Academic futurism has low status. This causes people interested in futurism to ignore those academics and instead listen to people who talk about futurism after gaining high status via focusing on other topics. As a result, the people who are listened to on the future tend to be amateurs, not specialists. And this is why "we" know a lot less about the future than we could.

Consider the case of Willard Wells and his Springer-published book Apocalypse When?: Calculating How Long the Human Race Will Survive (2009). From a UCSD news story about a talk Wells gave about the book:

Larry Carter, a UCSD emeritus professor of computer science, didn’t mince words. The first time he heard about Wells’s theories, he thought, “Oh my God, is this guy a crackpot?”
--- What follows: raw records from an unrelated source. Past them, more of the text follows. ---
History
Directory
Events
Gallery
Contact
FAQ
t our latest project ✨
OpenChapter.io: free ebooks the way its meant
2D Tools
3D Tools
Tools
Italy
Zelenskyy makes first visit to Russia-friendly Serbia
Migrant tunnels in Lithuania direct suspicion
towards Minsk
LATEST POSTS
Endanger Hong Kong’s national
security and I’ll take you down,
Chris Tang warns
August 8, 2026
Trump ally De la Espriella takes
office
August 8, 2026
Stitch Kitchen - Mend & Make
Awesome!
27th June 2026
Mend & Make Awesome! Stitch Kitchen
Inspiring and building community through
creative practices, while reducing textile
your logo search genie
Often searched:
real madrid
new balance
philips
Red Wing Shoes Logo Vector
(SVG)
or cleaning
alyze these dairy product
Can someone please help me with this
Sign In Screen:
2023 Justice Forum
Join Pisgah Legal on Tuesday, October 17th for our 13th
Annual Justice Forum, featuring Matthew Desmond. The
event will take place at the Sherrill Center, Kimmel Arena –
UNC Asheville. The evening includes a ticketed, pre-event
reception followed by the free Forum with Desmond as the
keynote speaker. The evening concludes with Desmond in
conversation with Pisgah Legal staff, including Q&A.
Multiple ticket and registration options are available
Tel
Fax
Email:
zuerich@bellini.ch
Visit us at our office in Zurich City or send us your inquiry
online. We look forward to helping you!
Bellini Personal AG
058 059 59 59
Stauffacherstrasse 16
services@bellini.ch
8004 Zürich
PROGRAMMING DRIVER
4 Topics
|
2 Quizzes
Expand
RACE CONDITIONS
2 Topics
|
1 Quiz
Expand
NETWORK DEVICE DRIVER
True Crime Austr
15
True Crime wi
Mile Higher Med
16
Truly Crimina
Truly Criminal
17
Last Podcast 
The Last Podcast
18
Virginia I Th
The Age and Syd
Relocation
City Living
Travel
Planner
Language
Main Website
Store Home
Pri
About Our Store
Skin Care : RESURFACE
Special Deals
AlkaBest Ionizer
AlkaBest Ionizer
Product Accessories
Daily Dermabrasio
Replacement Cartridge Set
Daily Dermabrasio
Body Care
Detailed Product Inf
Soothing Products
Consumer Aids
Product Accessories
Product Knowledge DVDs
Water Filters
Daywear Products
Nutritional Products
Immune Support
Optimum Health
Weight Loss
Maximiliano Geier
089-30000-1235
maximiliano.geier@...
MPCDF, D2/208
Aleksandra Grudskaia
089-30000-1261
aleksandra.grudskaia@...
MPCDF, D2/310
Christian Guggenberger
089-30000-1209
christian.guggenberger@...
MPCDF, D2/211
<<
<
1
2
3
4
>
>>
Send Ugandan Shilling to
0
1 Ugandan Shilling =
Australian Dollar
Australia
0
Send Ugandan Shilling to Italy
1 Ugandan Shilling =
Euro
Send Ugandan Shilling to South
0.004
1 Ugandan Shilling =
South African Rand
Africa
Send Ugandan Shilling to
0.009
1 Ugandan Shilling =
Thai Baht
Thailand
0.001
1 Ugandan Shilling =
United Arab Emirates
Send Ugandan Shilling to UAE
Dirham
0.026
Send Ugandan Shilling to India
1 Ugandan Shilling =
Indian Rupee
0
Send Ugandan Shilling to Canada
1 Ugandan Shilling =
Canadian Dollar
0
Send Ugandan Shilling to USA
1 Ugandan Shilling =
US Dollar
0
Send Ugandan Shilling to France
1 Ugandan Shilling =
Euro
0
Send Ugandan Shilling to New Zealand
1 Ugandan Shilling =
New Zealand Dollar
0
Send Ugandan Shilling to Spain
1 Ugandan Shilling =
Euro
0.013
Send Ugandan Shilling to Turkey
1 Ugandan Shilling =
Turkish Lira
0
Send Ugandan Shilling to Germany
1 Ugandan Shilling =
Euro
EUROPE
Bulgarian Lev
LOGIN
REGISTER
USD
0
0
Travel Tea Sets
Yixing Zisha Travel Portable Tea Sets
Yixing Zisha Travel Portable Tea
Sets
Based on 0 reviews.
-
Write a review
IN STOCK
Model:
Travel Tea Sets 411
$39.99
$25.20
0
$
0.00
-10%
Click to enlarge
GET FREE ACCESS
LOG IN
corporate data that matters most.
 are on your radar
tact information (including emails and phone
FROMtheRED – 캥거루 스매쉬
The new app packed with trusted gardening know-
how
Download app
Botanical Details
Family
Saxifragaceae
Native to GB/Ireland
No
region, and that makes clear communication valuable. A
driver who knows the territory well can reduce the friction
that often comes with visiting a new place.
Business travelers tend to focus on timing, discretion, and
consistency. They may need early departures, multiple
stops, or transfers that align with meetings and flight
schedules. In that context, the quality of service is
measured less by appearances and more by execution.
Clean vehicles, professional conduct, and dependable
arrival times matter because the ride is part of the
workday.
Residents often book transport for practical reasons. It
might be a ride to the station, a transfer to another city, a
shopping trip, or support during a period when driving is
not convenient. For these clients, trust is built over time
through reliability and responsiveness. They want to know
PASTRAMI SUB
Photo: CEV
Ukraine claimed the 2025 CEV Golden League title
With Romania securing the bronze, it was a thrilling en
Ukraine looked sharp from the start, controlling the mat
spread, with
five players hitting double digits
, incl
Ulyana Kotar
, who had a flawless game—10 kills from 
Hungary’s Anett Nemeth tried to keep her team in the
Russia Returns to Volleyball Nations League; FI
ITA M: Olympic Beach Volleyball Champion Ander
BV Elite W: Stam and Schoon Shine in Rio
But persuaded by Well’s credentials, which include a PhD from Caltech in math and theoretical physics, a career that led him L-3 Photonics and the Caltech/Jet Propulsion Laboratory, and an invention under his belt, Carter gave the ideas a chance. And was intrigued.

For a taste of the book, here is Wells' description of one specific risk:

When advanced robots arrive... the serious threat [will be] human hackers. They may deliberately breed a hostile strain of androids, which then infects normal ones with its virus. To do this, the hackers must obtain a genetic algorithm and pervert it, probably early in the robotic age before safeguards become sophisticated... Excluding hackers, it seems unlikely that androids will turn against us as they do in some movies... computer code for hostility is too complex... In the very long term, androids will become conscious for the same reasons humans did, whatever those reasons may be... In summary, the androids have powerful instincts to nurture humans, but these instincts will be unencumbered by concerns for human rights. Androids will feel free to impose a harsh discipline that saves us from ourselves while violating many of our so-called human rights.

Now, despite Larry Carter's being "persuaded by Wells' credentials" — which might have been exaggerated or made-up by the journalist, I don't know — I suspect very few people have taken Wells seriously, for good reason. He's clearly just making stuff up, with almost no study of the issue whatsoever. (On this topic, the only people he cites are Joy, Kurzweil, and Posner, despite the book being published in 2009.)

But reading that passage did drive home again what it must be like for most people to read FHI or MIRI on AI risk, or Robin Hanson on ems. They probably can't tell the difference between someone who is making stuff up and an argument that has gone through a gauntlet of 15 years of heated debate and both theoretical and empirical research.

Comment author: RobinHanson 28 January 2014 07:32:47PM 5 points [-]

Yes by judging someone on their credentials in other fields, you can't tell if they are just making stuff up on this subject vs. studied it for 15 years.